Material provided Start Marker

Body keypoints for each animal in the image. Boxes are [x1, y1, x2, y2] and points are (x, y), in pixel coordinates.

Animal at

Material provided End Marker
Material provided Start Marker

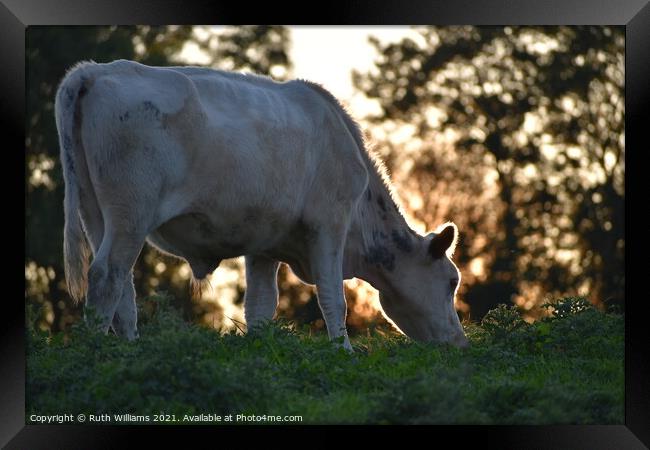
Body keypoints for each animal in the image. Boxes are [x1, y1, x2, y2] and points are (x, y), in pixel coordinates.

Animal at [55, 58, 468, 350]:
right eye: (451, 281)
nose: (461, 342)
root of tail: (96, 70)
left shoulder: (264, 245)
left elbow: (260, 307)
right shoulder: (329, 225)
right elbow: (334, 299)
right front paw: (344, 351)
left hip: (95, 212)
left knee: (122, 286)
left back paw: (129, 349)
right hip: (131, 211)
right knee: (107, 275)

Material provided End Marker
Material provided Start Marker

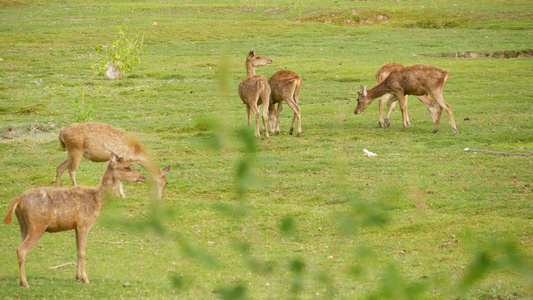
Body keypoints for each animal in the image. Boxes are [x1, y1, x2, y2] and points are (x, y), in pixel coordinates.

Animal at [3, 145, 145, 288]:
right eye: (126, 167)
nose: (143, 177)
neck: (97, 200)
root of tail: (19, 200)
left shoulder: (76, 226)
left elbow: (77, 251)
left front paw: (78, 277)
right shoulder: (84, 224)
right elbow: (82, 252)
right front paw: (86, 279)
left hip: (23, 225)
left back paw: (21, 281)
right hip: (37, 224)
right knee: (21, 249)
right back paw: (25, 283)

Material provided End Marker

◆ **Problem to solve**:
Among the entries above, find the line with "nose: (461, 342)" and the line with "right knee: (107, 275)"; give again exactly these two lines and all lines between them.

◆ **Answer to the exercise**:
nose: (461, 342)
root of tail: (96, 70)
left shoulder: (264, 245)
left elbow: (260, 307)
right shoulder: (329, 225)
right elbow: (334, 299)
right front paw: (344, 351)
left hip: (95, 212)
left knee: (122, 286)
left back paw: (129, 349)
right hip: (131, 211)
right knee: (107, 275)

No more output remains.